Cuando realmente empecé a conocer más de cerca a monseñor Agripino fue a partir del 1996, durante el primer mandato de Leonel Fernández, en ocasión de los diálogos que se sostuvieron entre el gobierno y el empresariado con miras a la aprobación de un grupo de medidas fiscales. Ocupaba yo entonces la presidencia del Consejo Nacional de la Empresa Privada, CONEP.
Poco tiempo después, en las instalaciones de la PUCMM, recinto de Santo Domingo se llevaron a cabo las negociaciones para el aumento del salario mínimo que se hacía necesario. Los líderes sindicales tenían altas expectativas mientras que muchas empresas temían que un alza considerable en sus nóminas representara una carga insostenible. Como es lógico hubo muchas fricciones, pero Monseñor Núñez Collado logró un consenso entre las partes y se firmó un acuerdo en lo que antes era la Secretaría de Trabajo.

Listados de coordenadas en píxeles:
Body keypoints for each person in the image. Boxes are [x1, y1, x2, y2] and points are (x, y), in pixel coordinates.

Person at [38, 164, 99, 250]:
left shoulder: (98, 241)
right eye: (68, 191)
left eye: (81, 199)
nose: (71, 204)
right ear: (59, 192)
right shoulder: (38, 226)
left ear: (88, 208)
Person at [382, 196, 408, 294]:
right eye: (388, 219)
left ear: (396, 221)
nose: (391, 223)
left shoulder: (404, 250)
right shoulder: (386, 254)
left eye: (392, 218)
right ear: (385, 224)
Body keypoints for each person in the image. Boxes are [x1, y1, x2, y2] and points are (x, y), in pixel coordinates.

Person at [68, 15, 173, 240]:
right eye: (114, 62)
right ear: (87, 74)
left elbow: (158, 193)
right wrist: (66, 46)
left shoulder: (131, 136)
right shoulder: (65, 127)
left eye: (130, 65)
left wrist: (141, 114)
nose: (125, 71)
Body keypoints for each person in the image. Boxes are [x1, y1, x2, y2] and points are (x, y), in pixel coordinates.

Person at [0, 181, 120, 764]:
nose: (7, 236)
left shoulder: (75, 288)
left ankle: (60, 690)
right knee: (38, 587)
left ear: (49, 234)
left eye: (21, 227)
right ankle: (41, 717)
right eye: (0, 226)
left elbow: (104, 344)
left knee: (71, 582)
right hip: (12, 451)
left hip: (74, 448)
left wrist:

### Qué hacer
Vuelve a escribir, sin cambiar nada, la parte del texto sobre monseñor Agripino que empieza con las palabras «Poco tiempo después, en» y termina con «Secretaría de Trabajo.».

### Respuesta escrita
Poco tiempo después, en las instalaciones de la PUCMM, recinto de Santo Domingo se llevaron a cabo las negociaciones para el aumento del salario mínimo que se hacía necesario. Los líderes sindicales tenían altas expectativas mientras que muchas empresas temían que un alza considerable en sus nóminas representara una carga insostenible. Como es lógico hubo muchas fricciones, pero Monseñor Núñez Collado logró un consenso entre las partes y se firmó un acuerdo en lo que antes era la Secretaría de Trabajo.